400 Client Error while running CoreNLPParser
ehsong opened this issue · 2 comments
ehsong commented
I am applying the parser to a pandas dataframe using Python 3 with about 20K rows with the function parser = CoreNLPParser('http://localhost:9000')
and it works fine for about 2000 rows but after I get the 400 Client Error.
raise HTTPError(http_error_msg, response=self)
requests.exceptions.HTTPError: 400 Client Error: Bad Request for url: http://localhost:9000/?properties=%7B%22outputFormat%22%3A+%22json%22%2C+%22annotators%22%3A+%22tokenize%2Cssplit%22%7D
Is this happening because there are two many rows to go through? Should I try to cut up the dataframe? This also happened once only after 12 rows, and I added in the time.sleep() in the function to slow the process, but happening again...
My script looks like this:
def stanford_segmenter(text):
if len(text) > 0:
result = list(parser.tokenize(text))
else:
result = None
time.sleep(0.5)
return(result)
if __name__ == '__main__':
# from pycorenlp import StanfordCoreNLP
parser = CoreNLPParser('http://localhost:9000')
df = pd.read_csv('my_data.csv')
tqdm.pandas(desc="my bar!")
df['tokenized_text'] = df['full_text'].progress_apply(stanford_segmenter)
df.to_csv('final.csv')
AngledLuffa commented
You could run the server in a separate process or run it with the python
interface with be_quiet=False to see if it says anything. Maybe there's a
particular input it fails on.
…On Mon, Jul 17, 2023, 11:53 AM Esther E. Song ***@***.***> wrote:
I am applying the parser to a pandas dataframe with about 20K rows with
the function parser = CoreNLPParser('http://localhost:9000') and it works
fine for about 2000 rows but after I get the 400 Client Error.
raise HTTPError(http_error_msg, response=self)

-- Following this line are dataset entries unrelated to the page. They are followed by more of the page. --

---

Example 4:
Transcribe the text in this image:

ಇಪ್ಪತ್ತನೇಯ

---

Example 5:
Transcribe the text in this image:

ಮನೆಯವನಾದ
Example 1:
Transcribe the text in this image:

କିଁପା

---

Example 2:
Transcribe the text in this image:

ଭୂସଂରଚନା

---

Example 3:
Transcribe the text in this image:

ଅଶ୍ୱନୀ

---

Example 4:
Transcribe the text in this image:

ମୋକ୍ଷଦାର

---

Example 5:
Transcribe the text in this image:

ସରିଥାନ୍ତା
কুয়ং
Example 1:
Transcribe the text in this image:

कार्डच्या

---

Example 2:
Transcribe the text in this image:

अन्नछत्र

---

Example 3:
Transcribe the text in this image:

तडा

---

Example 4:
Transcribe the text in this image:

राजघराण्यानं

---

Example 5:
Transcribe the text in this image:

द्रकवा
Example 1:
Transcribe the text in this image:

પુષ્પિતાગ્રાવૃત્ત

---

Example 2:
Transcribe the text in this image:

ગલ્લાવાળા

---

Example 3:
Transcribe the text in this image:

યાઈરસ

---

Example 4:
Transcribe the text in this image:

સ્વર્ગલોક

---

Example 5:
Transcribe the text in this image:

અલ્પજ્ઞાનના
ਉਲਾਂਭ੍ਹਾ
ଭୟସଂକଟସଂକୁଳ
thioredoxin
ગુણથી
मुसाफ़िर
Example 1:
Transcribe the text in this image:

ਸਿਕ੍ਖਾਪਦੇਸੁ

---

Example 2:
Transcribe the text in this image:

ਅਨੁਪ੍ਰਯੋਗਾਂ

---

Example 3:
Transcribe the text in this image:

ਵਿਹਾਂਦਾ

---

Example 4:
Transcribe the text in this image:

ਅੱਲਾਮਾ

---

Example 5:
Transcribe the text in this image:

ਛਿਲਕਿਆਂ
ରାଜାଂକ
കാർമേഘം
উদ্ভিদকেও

requests.exceptions.HTTPError: 400 Client Error: Bad Request for url: http://localhost:9000/?properties=%7B%22outputFormat%22%3A+%22json%22%2C+%22annotators%22%3A+%22tokenize%2Cssplit%22%7D
Is this happening because there are two many rows to go through? Should I
try to cut up the dataframe?
My script looks like this:
def stanford_segmenter(text):
if len(text) > 0:
result = list(parser.tokenize(text))
else:
result = None
time.sleep(0.5)
return(result)
if __name__ == '__main__':
# from pycorenlp import StanfordCoreNLP
parser = CoreNLPParser('http://localhost:9000')
df = pd.read_csv('my_data.csv')
tqdm.pandas(desc="my bar!")
df['tokenized_text'] = df['full_text'].progress_apply(stanford_segmenter)
df.to_csv('final.csv')
—
Reply to this email directly, view it on GitHub
<#1376>, or unsubscribe
<https://github.com/notifications/unsubscribe-auth/AA2AYWLALY7YW2MVCADV6L3XQWC2XANCNFSM6AAAAAA2NLA3HA>
.
You are receiving this because you are subscribed to this thread.Message
ID: ***@***.***>
ehsong commented
@AngledLuffa Thank you for the comment. I found that the problem was an exceptionally long text in the data set - once it was removed I didn't get the error any more.